[BEGIN Passage provided]
This is my sample dataset:
text=c("I went to Helsinki","I went to Hélsinki","I went allé Helsinki",
"je vais a Helsinli","I met Mr Smith","I met Monsiéur Smith","J'ai rencontré Monsieur Smith"
)
rank=c(1,2,3,4,5,6,7)
df <- data.frame(text,rank)
df %>% top_n(10)
text rank
1 I went to Helsinki 1
2 I went to Hélsinki 2
3 I went allé Helsinki 3
4 je vais a Helsinli 4
5 I met Mr Smith 5
6 I met Monsiéur Smith 6
7 J'ai rencontré Monsieur Smith 7
All texts are either in English
or French
. I'd like to remove texts that are mainly in French and not only having one or a few characters in French.
I am using the solution offered here as follows:
df %>%
mutate(text_selected= iconv(text, from = "latin1", to = "ASCII")) %>%
select(text,text_selected)
[END Passage provided]
▶ _What to work on_:
• 1. From the sample dataset in the R question about filtering French texts, list every text string that contains at least one accented character.
• 2. Transcribe the R question about filtering French texts from "rank=c(1,2,3,4,5,6,7)" up to and including "characters in French.".
The data after this point isn't needed for the work here.
[BEGIN Data segment]
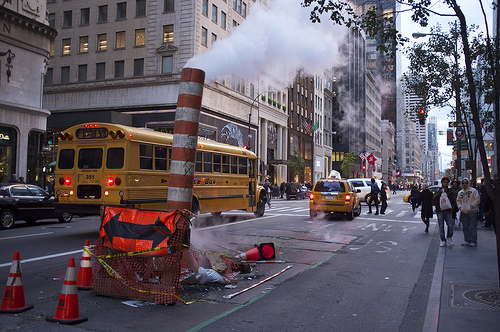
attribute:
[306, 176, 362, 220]
car — small, yellow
[END Data segment]
▶ _Final answers_:
• 1.
- I went to Hélsinki
- I went allé Helsinki
- I met Monsiéur Smith
- J'ai rencontré Monsieur Smith

• 2.
rank=c(1,2,3,4,5,6,7)
df <- data.frame(text,rank)
df %>% top_n(10)
text rank
1 I went to Helsinki 1
2 I went to Hélsinki 2
3 I went allé Helsinki 3
4 je vais a Helsinli 4
5 I met Mr Smith 5
6 I met Monsiéur Smith 6
7 J'ai rencontré Monsieur Smith 7
All texts are either in English
or French
. I'd like to remove texts that are mainly in French and not only having one or a few characters in French.